Une seule opposition pourrait suffire à bloquer la taxe
La création de nouvelles ressources propres de l’Union nécessite l’accord unanime des États membres, avant une approbation conforme aux procédures constitutionnelles nationales. Une large coalition de pays opposés à la taxe n’est donc pas indispensable pour empêcher son adoption. Le refus d’un seul gouvernement peut suffire. Malte dispose par conséquent d’un poids considérable malgré la taille du pays. Son opposition déclarée représente déjà un obstacle majeur au scénario actuellement étudié.
Selon les informations rapportées à partir de discussions entre diplomates européens, l’Espagne, le Portugal et l’Italie ont également exprimé des réserves sur l’idée d’une contribution européenne appliquée aux jeux d’argent.
Le risque d’un déplacement vers les opérateurs non autorisés
L’un des principaux arguments avancés par le gouvernement maltais et les représentants du secteur concerne la capacité des marchés réglementés à conserver les joueurs auprès des opérateurs autorisés.
Si une nouvelle taxe augmente les coûts supportés par les entreprises titulaires d’une licence, celles-ci pourraient devenir moins compétitives face aux acteurs établis en dehors des circuits réglementés concernés. Une partie des joueurs pourrait alors se tourner vers des opérateurs non autorisés ou situés hors de l’Union européenne.
Ce risque n’est pas uniquement avancé par les opposants à la taxe. La Commission a elle-même reconnu qu’une fiscalité supplémentaire pouvait créer un risque de déplacement des consommateurs vers des opérateurs sans licence ou établis en dehors de l’Union.
Les défenseurs de la taxe invoquent aussi la santé publique
Les partisans d’une fiscalité plus lourde ne présentent pas uniquement la mesure comme une source de financement pour le budget européen. Ils estiment qu’elle pourrait également contribuer à des objectifs de santé publique.

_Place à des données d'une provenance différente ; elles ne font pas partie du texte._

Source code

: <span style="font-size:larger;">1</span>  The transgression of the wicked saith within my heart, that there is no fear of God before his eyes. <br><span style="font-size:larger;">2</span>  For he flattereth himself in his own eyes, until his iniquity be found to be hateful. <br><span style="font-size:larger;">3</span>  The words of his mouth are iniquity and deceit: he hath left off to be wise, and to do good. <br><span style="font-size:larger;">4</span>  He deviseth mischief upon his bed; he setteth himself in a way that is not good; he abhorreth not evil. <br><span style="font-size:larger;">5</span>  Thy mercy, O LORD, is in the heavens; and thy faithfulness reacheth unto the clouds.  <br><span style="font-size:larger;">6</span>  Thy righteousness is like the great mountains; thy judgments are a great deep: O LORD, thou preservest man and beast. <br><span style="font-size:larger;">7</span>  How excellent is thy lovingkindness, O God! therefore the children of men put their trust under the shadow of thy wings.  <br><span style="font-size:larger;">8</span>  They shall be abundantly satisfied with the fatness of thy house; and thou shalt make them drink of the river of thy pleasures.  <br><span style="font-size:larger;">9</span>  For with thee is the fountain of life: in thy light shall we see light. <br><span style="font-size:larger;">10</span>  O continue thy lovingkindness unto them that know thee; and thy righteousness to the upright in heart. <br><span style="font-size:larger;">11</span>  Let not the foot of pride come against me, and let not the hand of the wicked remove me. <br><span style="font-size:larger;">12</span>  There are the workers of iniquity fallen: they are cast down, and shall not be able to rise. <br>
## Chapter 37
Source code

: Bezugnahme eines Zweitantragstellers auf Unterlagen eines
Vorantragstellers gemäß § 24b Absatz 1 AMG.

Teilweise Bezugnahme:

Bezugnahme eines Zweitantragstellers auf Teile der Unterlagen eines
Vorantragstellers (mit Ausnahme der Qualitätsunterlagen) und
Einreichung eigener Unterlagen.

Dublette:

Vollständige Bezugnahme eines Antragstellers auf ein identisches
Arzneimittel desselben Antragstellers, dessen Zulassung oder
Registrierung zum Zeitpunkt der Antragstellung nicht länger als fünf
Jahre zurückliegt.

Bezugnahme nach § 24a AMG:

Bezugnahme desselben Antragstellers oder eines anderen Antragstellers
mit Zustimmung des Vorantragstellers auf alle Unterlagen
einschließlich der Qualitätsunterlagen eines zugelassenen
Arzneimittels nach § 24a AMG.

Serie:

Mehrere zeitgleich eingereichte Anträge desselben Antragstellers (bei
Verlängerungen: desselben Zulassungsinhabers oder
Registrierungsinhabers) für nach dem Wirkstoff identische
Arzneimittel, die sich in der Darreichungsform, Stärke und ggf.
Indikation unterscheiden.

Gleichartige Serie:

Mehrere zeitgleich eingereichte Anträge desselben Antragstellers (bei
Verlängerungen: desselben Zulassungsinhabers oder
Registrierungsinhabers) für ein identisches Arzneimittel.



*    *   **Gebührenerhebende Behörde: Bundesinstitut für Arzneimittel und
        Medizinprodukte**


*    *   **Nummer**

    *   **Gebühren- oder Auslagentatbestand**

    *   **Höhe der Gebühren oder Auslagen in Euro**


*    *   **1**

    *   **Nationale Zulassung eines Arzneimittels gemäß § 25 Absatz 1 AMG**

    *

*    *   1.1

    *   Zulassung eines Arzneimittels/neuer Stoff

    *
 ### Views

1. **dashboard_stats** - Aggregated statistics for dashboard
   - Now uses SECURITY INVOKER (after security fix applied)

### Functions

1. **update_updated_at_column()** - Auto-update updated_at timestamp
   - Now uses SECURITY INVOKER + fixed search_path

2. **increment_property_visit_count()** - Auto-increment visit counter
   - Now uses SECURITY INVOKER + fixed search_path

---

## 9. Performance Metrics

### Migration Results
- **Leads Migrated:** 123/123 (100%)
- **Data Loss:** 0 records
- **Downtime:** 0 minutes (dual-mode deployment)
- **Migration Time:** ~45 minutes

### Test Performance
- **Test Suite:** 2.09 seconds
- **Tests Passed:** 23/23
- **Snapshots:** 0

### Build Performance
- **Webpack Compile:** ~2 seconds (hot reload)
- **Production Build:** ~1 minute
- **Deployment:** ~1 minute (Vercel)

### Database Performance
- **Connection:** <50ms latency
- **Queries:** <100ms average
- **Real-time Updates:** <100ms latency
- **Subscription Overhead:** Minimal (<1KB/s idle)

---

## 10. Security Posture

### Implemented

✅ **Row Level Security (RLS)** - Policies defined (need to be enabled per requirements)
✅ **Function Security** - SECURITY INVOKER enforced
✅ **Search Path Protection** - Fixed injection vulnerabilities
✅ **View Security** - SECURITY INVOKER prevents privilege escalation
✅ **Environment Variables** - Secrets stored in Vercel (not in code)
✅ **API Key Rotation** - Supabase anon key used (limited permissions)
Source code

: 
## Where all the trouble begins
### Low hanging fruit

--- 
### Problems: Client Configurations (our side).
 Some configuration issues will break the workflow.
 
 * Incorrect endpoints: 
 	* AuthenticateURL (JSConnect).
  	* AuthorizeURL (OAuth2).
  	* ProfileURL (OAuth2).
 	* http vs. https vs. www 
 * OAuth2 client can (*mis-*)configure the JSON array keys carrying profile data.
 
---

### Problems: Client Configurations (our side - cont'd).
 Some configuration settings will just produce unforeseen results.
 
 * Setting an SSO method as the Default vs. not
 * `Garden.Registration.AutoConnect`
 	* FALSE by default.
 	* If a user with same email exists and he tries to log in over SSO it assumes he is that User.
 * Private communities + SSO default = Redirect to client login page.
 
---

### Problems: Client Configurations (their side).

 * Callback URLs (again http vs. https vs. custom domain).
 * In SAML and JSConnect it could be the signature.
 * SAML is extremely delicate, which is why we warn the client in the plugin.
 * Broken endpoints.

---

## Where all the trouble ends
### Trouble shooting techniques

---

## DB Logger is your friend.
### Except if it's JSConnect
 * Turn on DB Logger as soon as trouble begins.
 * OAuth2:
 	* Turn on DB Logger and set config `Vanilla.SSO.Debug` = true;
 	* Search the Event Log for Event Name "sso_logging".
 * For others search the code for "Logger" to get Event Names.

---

L’ancien gardien de but de l’équipe d’Angleterre Peter Shilton, qui s’est publiquement exprimé sur son expérience de la dépendance aux jeux d’argent, soutient une taxation plus importante du secteur. L’idée est notamment de réduire les ressources que les opérateurs peuvent consacrer au marketing et à l’acquisition de nouveaux clients.
Le secteur défend une analyse inverse. Selon ses représentants, alourdir la fiscalité des entreprises autorisées pourrait favoriser le marché non réglementé au lieu de réduire les dommages associés aux jeux d’argent.